Brooklawn – The Land of Stolen Bicycles EP

The Land of Stolen Bicycles EP

I love the Detroit-area music scene. It seems that every time I meet someone new, they end up being in a band or knowing someone else that’s in a band who they introduce me to, and I end up stumbling upon some really good music because of it. I absolutely love this disorganized, accidental networking method that seems to have developed in my favor over the last few years or so.
At a few Lisboa shows and ‘gatherings’ that I attended during 2002, I constantly ran into Mike Housman, a really nice, intelligent, and rather big guy who was really into music (and also happened to have a shaved head that made him look like he could kick my ass without a moment’s notice). I didn’t really give it a second thought, especially after my car died and pretty much killed any barlife that I had been attempting to build for myself. Flash forward a few months, and someone tells me that this Mike guy is in a band called Brooklawn. I knew he played guitar, so I figured, hey, might as well go hunt down some MP3s or something and check the band out.
Well, eventually, words were exchanged through the rather incestuous grapevine that is the Downriver Detroit music collective, and voices carried enough that someone ever-so-graciously hooked me up with a copy of Brooklawn’s latest EP, The Land of Stolen Bicycles. I guess because of the fact that Mike was big and bald, I expected some thrash-ass hardcore guitar project. Instead, what I ended up getting was a very surprising and really good 18 minutes of solid, somewhat melodic guitar rock here.
Of course, the hitch is that Brooklawn isn’t a typical everyday bar-room rock band. The guitar riffs are catchy, though not completely poppy, even though the guitars themselves are pretty meaty for the most part. The vocals lean towards the more ’emo’ end of the musical spectrum, as Aaron Kasenow’s restrained, almost quivering voice swells over the course of the songs into strong vocal calls that actually break into coarse, full-blown hollering at times. The hoarse ‘scrape’ of Kasenow’s more inflected syllables adds a dynamic of urgency to the songs, which are really driven by the two crunching rhythm guitars.
The rhythm section itself is solid throughout the EP, which is where the high quality of the mix comes into play with the recording. The upbeat bass seems to be mixed ‘up’ a bit, so it actually stands out as the driving force of most of the songs. The guitars actually seem to flutter around the bass – that is, until the most driving moments of the tracks, when they pick up an extra crunch that usually backs Kasenow’s more hoarse moments. Despite his namesake, drummer Brian Wimpy’s work here is more than capable, although it took a few listens to really nail down how well the drumming anchors the tracks (seeing as the apparent focus is more on the bass, guitars and vocals).

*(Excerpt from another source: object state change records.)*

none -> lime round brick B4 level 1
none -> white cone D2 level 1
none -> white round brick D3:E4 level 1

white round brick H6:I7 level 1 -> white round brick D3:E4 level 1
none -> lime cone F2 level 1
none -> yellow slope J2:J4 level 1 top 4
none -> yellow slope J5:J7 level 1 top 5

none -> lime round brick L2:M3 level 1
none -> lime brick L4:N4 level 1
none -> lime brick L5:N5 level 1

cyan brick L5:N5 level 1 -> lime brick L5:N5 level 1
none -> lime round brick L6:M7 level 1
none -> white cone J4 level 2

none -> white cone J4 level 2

“Sounds Good on Paper” opens the EP with a delicate guitar opening that seems to push Kasenow’s almost hesitant voice to be heard. Once the rhythm section kicks in, the guitars turn up considerably, almost as if they’re suddenly realizing they’re in competition with Kasenow’s voice, which has suddenly developed a harsh, throaty quality. “Proteus” takes a bit more laid-back approach, sitting back on a staggered riff for a few before the guitars lay out the power chorus, complete with more of Kasenow’s intense vocals.

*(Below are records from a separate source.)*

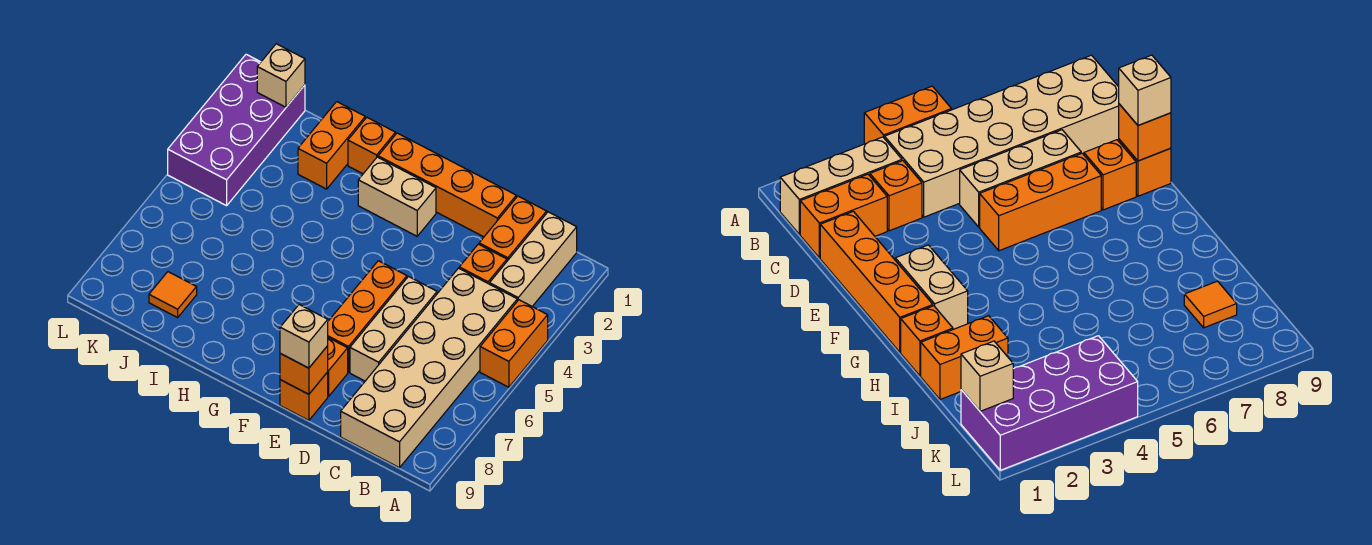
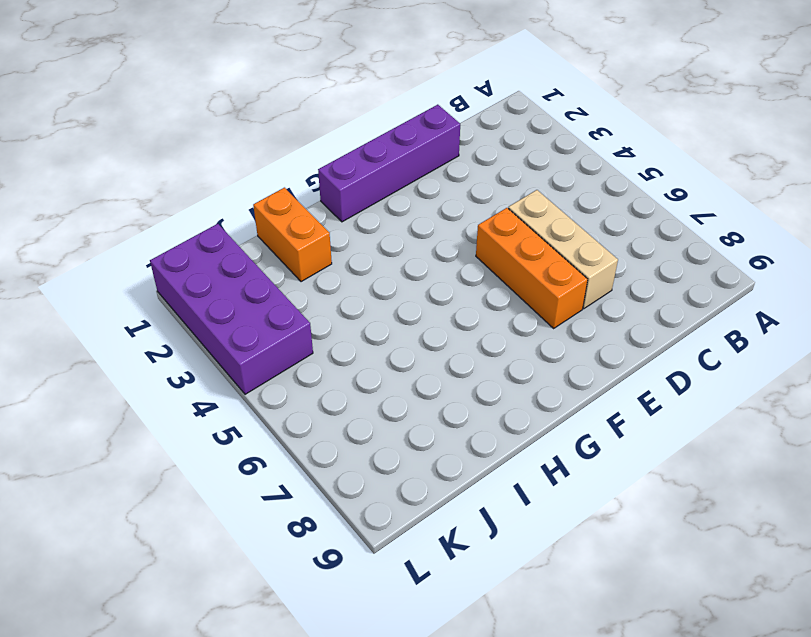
purple brick D1:G1 level 1 -> orange brick D1:G1 level 1
none -> orange brick A4:A5 level 1
none -> tan brick B1:B3 level 1
none -> tan brick B4:C9 level 1

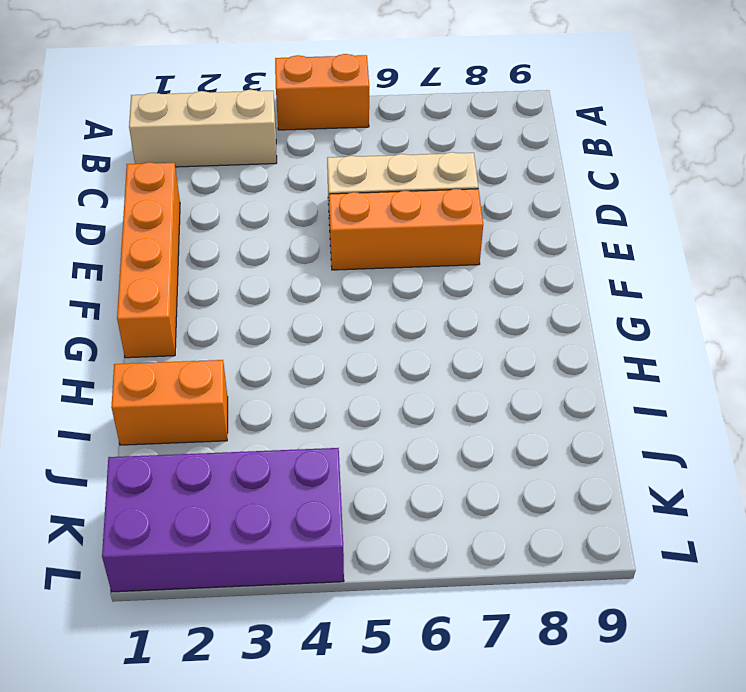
none -> tan brick B4:C9 level 1
none -> orange brick C1:C2 level 1
none -> orange brick C3 level 1

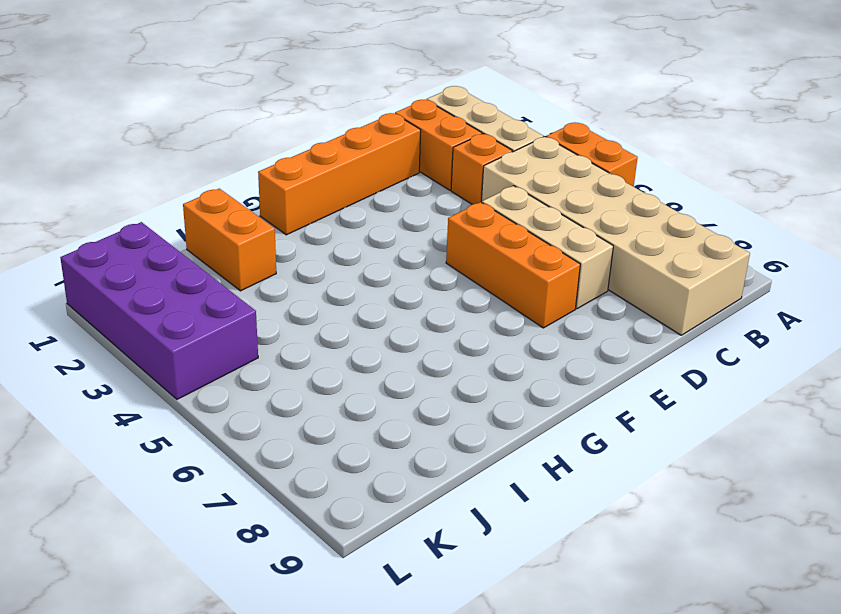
none -> orange brick E8 level 1
none -> orange brick E9 level 1
none -> tan brick F2:G2 level 1

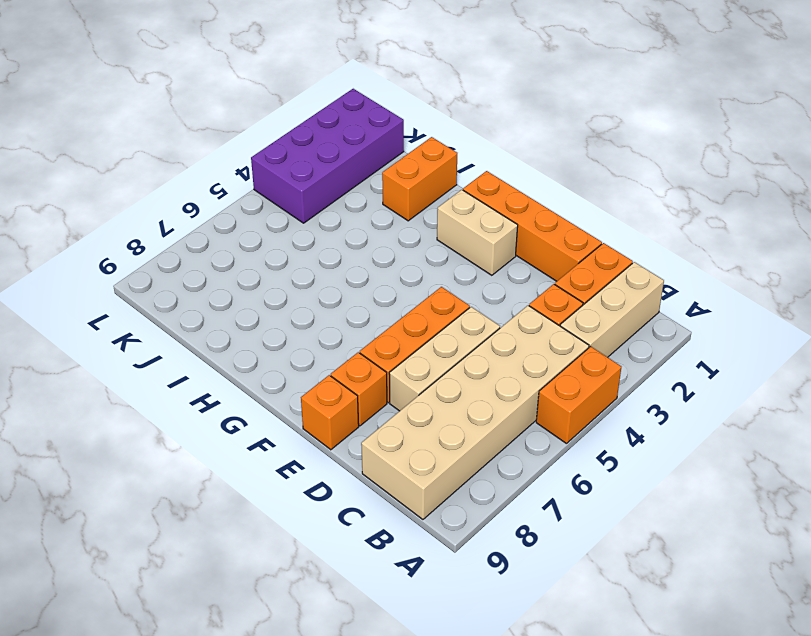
none -> orange brick H1 level 1
none -> orange tile J8 level 1
none -> orange brick E9 level 2

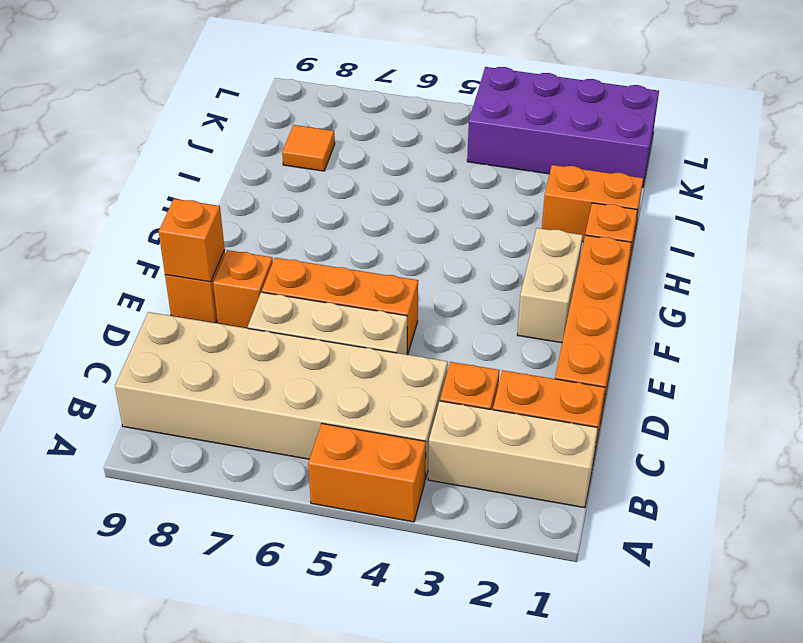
none -> tan brick K1 level 2
none -> tan brick E9 level 3

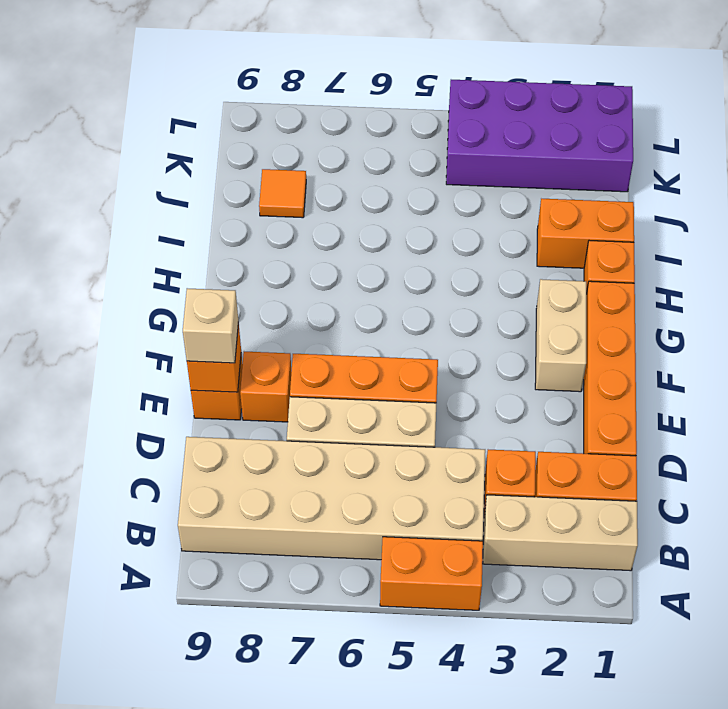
none -> tan brick K1 level 2

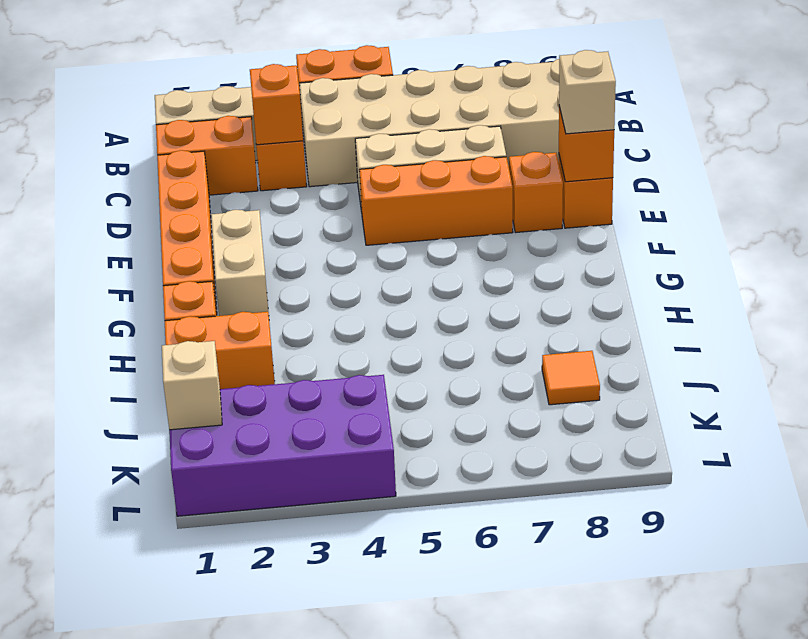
orange brick C3 level 2 -> none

The best example of Brooklawn’s sound, however, comes on “Beginnings and Endings,” which quickly bursts into a really upbeat rhythm that drags the hoarse syllables out of Kasenow right from the start. The guitars are tops here, jumping from chugging riffs to quick, almost lead-guitar noodles and back, while in spots, Kasenow just flat out dumps the hoarse calls and simply sings, letting the guitars supply the song’s crunch for a bit. “Friday Night Funeral” closes the EP out nicely, a five-minute plus meandering that relies more on the tunefulness of the guitars rather than the ‘crunch’ showcased on the previous three tracks. This does drop the intensity level just a bit (for the most part), though the vocals grind a bit on the choruses and the guitars pick up the burn appropriately at track’s end for a very nice (but unexpected) guitar solo.
The best part about Brooklawn is that even when Kasenow’s ‘got his yell on’ and the guitars are more aggressive, the upbeat basslines still keep the songs in the toe-tapper realm. There aren’t any pop-radio style hooks here, but the band’s riffs and guitar interplay are catchy enough in their own right. Hell, even Kasenow’s yelling stays in-tune with the tracks, creating another one of those strange dichotomies where a band shouldn’t sound quite as melodic as they do, but they pull it off anyways. The Land of Stolen Bicycles may not convert anyone who doesn’t go for this sorta stuff (**this is the part where I glare at the holier-than-thou ‘scensters’**), but it’s damned good stuff regardless.